The campus will be built in phases, with the first 200MW of capacity expected to come online by 2030. The companies have not disclosed the exact location or full details of the site. The announcement comes as Ardian and Verne join a growing list of partners in the AION consortium, which also includes telecom giant Iliad, cloud provider Scaleway, Orange, Bull, and energy firm EDF. The consortium is seeking funding from the EU’s AI Gigafactories program, which aims to establish three to five supercomputing clusters across Europe, each equipped with 100,000 AI chips for training advanced models.

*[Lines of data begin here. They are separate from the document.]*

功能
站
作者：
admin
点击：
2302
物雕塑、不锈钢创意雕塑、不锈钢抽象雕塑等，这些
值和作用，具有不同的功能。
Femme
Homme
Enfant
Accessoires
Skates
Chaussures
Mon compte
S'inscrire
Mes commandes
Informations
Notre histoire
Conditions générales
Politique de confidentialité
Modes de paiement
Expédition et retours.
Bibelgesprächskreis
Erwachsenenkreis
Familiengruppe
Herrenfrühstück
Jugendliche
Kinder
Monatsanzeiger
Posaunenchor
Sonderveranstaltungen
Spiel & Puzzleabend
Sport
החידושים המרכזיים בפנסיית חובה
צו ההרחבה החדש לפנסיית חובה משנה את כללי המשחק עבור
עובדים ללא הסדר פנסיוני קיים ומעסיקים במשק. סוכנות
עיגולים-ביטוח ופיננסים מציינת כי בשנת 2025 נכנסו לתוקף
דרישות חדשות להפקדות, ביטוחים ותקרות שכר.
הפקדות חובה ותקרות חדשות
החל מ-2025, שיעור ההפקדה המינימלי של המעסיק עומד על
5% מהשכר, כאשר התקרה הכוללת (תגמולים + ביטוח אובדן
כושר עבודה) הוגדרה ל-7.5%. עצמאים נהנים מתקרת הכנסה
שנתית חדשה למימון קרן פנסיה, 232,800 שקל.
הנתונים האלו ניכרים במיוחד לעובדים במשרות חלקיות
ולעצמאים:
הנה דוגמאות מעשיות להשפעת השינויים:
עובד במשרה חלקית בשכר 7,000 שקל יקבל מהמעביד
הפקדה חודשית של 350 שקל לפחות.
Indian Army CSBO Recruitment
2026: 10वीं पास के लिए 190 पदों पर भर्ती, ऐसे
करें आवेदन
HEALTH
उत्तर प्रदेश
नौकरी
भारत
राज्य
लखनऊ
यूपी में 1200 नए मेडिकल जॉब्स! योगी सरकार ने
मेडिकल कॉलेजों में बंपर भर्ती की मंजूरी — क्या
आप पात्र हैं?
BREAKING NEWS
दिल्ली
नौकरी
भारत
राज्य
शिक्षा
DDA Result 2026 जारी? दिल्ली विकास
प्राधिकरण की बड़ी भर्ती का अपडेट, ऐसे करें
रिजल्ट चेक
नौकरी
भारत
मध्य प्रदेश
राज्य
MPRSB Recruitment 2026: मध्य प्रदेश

“Ardian’s strategy of investing in both essential digital and energy infrastructure is aligned with the European needs to strengthen its strategic capabilities and accelerate its progress toward digital sovereignty,” said Mathias Burghardt, executive president of Ardian and CEO of Ardian France. “By bringing together our industrial and financial knowledge with an ecosystem of leading French industrial partners, our ambition is to build a benchmark platform in the Île-de-France region gathering digital, industrial, and research serving Europe.”
Dominic Ward and Roland Chedvili, CEO of Verne and managing director of Verne France respectively, added: “This project marks a strategic milestone in Verne’s development as a leading European platform for digital infrastructure dedicated to artificial intelligence and high-performance computing. It illustrates our ambition to establish infrastructure in France capable of meeting the needs of major European industrial and technology players. We are building a competitive and sustainable European AI backbone of our economy.”
The project is part of a broader push by Ardian to expand its digital and energy footprint in Europe. Ardian, headquartered in London and managing over $190 billion in assets, has separately committed up to €3 billion ($3.49 billion) to new French energy infrastructure, representing 2.5GW of renewable energy capacity expected to be added to the grid by 2030 through its Akuo and GreenYellow units. The firm’s previous digital infrastructure investments include Spanish fiber-to-the-home company Adamo, Italian tower operator Inwit, and Germany’s EWE AG.
Verne was originally founded as an Icelandic data center firm and was acquired by D9 in 2021, then merged with Finnish data center company Ficolo and London’s Volta Data Centres. The combined entity was sold to Ardian in 2024 as D9 was wound down, with Ardian pledging an additional $1.2 billion to expand Verne’s footprint across Northern Europe. Today, Verne operates facilities in Iceland, Finland, and the UK, and lists plans for a Norwegian facility on its website. AI cloud provider Nscale is a known customer of the platform.